• [Experimente]:
Devolva todas as linhas dos dados abaixo, sem alterar nenhum caractere.

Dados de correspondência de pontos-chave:
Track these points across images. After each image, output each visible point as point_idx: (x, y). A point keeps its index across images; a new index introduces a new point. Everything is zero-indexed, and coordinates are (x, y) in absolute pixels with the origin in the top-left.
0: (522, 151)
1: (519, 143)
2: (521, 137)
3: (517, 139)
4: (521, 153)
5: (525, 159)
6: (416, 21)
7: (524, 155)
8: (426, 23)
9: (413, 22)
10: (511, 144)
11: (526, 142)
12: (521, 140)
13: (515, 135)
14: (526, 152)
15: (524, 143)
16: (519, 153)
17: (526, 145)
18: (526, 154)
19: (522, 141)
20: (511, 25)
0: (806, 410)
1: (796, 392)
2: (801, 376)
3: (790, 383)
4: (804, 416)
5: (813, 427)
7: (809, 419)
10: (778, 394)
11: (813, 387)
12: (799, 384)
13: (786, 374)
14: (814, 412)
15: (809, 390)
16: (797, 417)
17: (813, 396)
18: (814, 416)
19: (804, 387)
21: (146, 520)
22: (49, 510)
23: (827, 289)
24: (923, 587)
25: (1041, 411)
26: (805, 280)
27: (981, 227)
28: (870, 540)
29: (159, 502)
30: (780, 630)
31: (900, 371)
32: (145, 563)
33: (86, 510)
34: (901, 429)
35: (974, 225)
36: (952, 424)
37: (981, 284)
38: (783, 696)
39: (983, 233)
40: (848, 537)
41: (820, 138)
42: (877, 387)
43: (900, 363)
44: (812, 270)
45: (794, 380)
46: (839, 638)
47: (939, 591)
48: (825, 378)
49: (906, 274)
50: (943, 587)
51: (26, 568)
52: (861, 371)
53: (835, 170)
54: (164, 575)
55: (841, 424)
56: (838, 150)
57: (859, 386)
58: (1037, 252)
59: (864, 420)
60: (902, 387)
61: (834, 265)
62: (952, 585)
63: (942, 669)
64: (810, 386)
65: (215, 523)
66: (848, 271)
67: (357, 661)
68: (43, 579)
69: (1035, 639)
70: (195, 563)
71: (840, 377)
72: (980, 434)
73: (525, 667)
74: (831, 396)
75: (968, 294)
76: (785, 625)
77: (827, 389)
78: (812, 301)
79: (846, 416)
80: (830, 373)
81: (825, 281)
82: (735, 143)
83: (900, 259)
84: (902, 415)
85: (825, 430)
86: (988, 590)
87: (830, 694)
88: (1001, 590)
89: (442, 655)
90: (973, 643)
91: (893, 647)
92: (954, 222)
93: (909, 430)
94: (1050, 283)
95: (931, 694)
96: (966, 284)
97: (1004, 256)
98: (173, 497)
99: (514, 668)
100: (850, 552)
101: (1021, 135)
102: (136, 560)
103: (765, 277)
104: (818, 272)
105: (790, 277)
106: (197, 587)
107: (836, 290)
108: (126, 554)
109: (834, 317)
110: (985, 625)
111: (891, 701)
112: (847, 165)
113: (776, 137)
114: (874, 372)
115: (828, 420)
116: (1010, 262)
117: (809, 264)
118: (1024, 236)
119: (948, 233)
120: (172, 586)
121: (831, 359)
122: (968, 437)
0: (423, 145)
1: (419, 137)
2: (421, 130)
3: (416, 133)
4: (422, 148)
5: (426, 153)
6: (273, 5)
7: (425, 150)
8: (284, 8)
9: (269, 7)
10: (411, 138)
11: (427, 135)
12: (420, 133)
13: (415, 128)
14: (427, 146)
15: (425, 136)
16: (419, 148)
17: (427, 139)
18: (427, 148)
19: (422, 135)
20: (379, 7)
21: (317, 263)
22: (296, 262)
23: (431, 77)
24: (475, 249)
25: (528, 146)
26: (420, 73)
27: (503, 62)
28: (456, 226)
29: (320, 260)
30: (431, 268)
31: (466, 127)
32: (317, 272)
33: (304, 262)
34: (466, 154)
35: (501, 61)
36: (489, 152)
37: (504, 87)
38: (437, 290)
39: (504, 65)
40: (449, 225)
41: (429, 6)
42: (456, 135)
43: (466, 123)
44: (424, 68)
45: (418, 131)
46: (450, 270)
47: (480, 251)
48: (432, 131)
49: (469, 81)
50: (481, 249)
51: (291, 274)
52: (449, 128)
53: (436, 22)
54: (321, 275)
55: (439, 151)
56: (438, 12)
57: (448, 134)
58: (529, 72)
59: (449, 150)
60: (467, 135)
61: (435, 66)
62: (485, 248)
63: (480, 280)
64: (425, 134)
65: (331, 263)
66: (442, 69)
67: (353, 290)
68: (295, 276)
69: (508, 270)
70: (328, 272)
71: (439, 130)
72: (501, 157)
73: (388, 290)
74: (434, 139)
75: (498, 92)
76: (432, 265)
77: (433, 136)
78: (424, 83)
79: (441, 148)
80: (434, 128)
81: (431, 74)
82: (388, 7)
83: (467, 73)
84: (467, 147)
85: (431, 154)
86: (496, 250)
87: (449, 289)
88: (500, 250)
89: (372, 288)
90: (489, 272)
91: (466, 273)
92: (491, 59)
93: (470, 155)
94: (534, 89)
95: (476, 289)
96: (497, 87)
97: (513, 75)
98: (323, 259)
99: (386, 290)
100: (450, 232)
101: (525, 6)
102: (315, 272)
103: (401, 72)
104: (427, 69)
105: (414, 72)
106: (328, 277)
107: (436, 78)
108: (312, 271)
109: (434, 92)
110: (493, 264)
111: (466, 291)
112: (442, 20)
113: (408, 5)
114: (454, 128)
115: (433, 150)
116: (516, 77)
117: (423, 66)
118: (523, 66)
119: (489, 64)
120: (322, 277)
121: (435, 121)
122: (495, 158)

• [Solução do problema]:
Track these points across images. After each image, output each visible point as point_idx: (x, y). A point keeps its index across images; a new index introduces a new point. Everything is zero-indexed, and coordinates are (x, y) in absolute pixels with the origin in the top-left.
0: (522, 151)
1: (519, 143)
2: (521, 137)
3: (517, 139)
4: (521, 153)
5: (525, 159)
6: (416, 21)
7: (524, 155)
8: (426, 23)
9: (413, 22)
10: (511, 144)
11: (526, 142)
12: (521, 140)
13: (515, 135)
14: (526, 152)
15: (524, 143)
16: (519, 153)
17: (526, 145)
18: (526, 154)
19: (522, 141)
20: (511, 25)
0: (806, 410)
1: (796, 392)
2: (801, 376)
3: (790, 383)
4: (804, 416)
5: (813, 427)
7: (809, 419)
10: (778, 394)
11: (813, 387)
12: (799, 384)
13: (786, 374)
14: (814, 412)
15: (809, 390)
16: (797, 417)
17: (813, 396)
18: (814, 416)
19: (804, 387)
21: (146, 520)
22: (49, 510)
23: (827, 289)
24: (923, 587)
25: (1041, 411)
26: (805, 280)
27: (981, 227)
28: (870, 540)
29: (159, 502)
30: (780, 630)
31: (900, 371)
32: (145, 563)
33: (86, 510)
34: (901, 429)
35: (974, 225)
36: (952, 424)
37: (981, 284)
38: (783, 696)
39: (983, 233)
40: (848, 537)
41: (820, 138)
42: (877, 387)
43: (900, 363)
44: (812, 270)
45: (794, 380)
46: (839, 638)
47: (939, 591)
48: (825, 378)
49: (906, 274)
50: (943, 587)
51: (26, 568)
52: (861, 371)
53: (835, 170)
54: (164, 575)
55: (841, 424)
56: (838, 150)
57: (859, 386)
58: (1037, 252)
59: (864, 420)
60: (902, 387)
61: (834, 265)
62: (952, 585)
63: (942, 669)
64: (810, 386)
65: (215, 523)
66: (848, 271)
67: (357, 661)
68: (43, 579)
69: (1035, 639)
70: (195, 563)
71: (840, 377)
72: (980, 434)
73: (525, 667)
74: (831, 396)
75: (968, 294)
76: (785, 625)
77: (827, 389)
78: (812, 301)
79: (846, 416)
80: (830, 373)
81: (825, 281)
82: (735, 143)
83: (900, 259)
84: (902, 415)
85: (825, 430)
86: (988, 590)
87: (830, 694)
88: (1001, 590)
89: (442, 655)
90: (973, 643)
91: (893, 647)
92: (954, 222)
93: (909, 430)
94: (1050, 283)
95: (931, 694)
96: (966, 284)
97: (1004, 256)
98: (173, 497)
99: (514, 668)
100: (850, 552)
101: (1021, 135)
102: (136, 560)
103: (765, 277)
104: (818, 272)
105: (790, 277)
106: (197, 587)
107: (836, 290)
108: (126, 554)
109: (834, 317)
110: (985, 625)
111: (891, 701)
112: (847, 165)
113: (776, 137)
114: (874, 372)
115: (828, 420)
116: (1010, 262)
117: (809, 264)
118: (1024, 236)
119: (948, 233)
120: (172, 586)
121: (831, 359)
122: (968, 437)
0: (423, 145)
1: (419, 137)
2: (421, 130)
3: (416, 133)
4: (422, 148)
5: (426, 153)
6: (273, 5)
7: (425, 150)
8: (284, 8)
9: (269, 7)
10: (411, 138)
11: (427, 135)
12: (420, 133)
13: (415, 128)
14: (427, 146)
15: (425, 136)
16: (419, 148)
17: (427, 139)
18: (427, 148)
19: (422, 135)
20: (379, 7)
21: (317, 263)
22: (296, 262)
23: (431, 77)
24: (475, 249)
25: (528, 146)
26: (420, 73)
27: (503, 62)
28: (456, 226)
29: (320, 260)
30: (431, 268)
31: (466, 127)
32: (317, 272)
33: (304, 262)
34: (466, 154)
35: (501, 61)
36: (489, 152)
37: (504, 87)
38: (437, 290)
39: (504, 65)
40: (449, 225)
41: (429, 6)
42: (456, 135)
43: (466, 123)
44: (424, 68)
45: (418, 131)
46: (450, 270)
47: (480, 251)
48: (432, 131)
49: (469, 81)
50: (481, 249)
51: (291, 274)
52: (449, 128)
53: (436, 22)
54: (321, 275)
55: (439, 151)
56: (438, 12)
57: (448, 134)
58: (529, 72)
59: (449, 150)
60: (467, 135)
61: (435, 66)
62: (485, 248)
63: (480, 280)
64: (425, 134)
65: (331, 263)
66: (442, 69)
67: (353, 290)
68: (295, 276)
69: (508, 270)
70: (328, 272)
71: (439, 130)
72: (501, 157)
73: (388, 290)
74: (434, 139)
75: (498, 92)
76: (432, 265)
77: (433, 136)
78: (424, 83)
79: (441, 148)
80: (434, 128)
81: (431, 74)
82: (388, 7)
83: (467, 73)
84: (467, 147)
85: (431, 154)
86: (496, 250)
87: (449, 289)
88: (500, 250)
89: (372, 288)
90: (489, 272)
91: (466, 273)
92: (491, 59)
93: (470, 155)
94: (534, 89)
95: (476, 289)
96: (497, 87)
97: (513, 75)
98: (323, 259)
99: (386, 290)
100: (450, 232)
101: (525, 6)
102: (315, 272)
103: (401, 72)
104: (427, 69)
105: (414, 72)
106: (328, 277)
107: (436, 78)
108: (312, 271)
109: (434, 92)
110: (493, 264)
111: (466, 291)
112: (442, 20)
113: (408, 5)
114: (454, 128)
115: (433, 150)
116: (516, 77)
117: (423, 66)
118: (523, 66)
119: (489, 64)
120: (322, 277)
121: (435, 121)
122: (495, 158)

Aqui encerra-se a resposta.